## WHAT IS EXPECTED
Retype the entries exactly; omit all pictures.

===== RECORD SET =====

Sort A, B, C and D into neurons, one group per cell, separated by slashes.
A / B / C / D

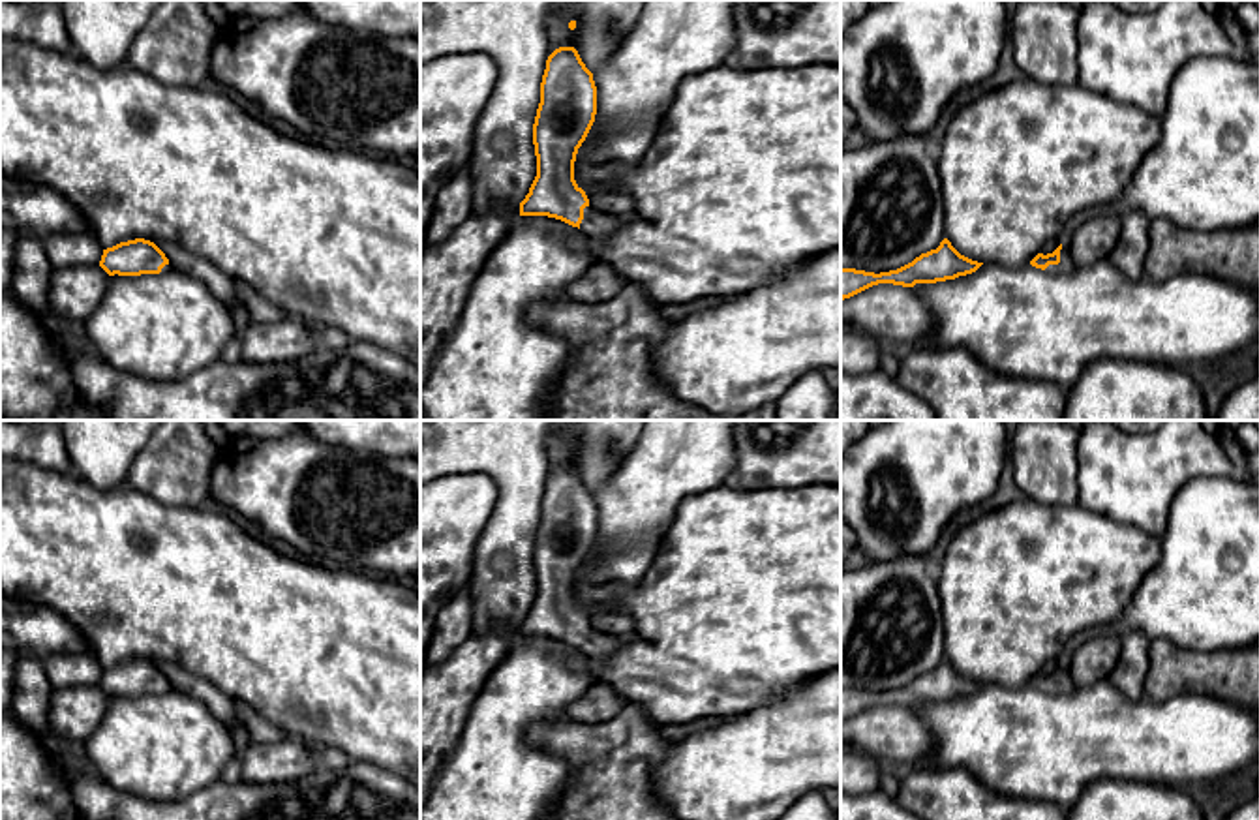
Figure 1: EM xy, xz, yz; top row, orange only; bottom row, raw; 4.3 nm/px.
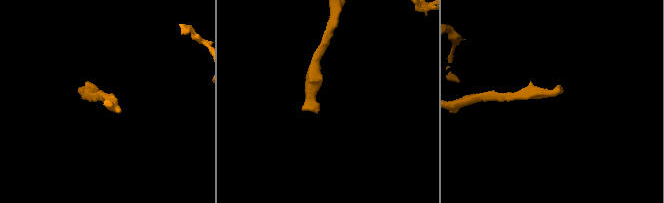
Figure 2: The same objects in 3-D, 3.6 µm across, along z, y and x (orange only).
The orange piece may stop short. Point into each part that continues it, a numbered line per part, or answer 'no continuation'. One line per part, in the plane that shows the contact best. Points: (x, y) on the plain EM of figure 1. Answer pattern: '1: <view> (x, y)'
1: yz (1066, 683)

=====

## ANSWER TO THE PROBLEM
Sort A, B, C and D into neurons, one group per cell, separated by slashes.
A / B / C / D

Figure 1: EM xy, xz, yz; top row, orange only; bottom row, raw; 4.3 nm/px.
Figure 2: The same objects in 3-D, 3.6 µm across, along z, y and x (orange only).
The orange piece may stop short. Point into each part that continues it, a numbered line per part, or answer 'no continuation'. One line per part, in the plane that shows the contact best. Points: (x, y) on the plain EM of figure 1. Answer pattern: '1: <view> (x, y)'
1: yz (1066, 683)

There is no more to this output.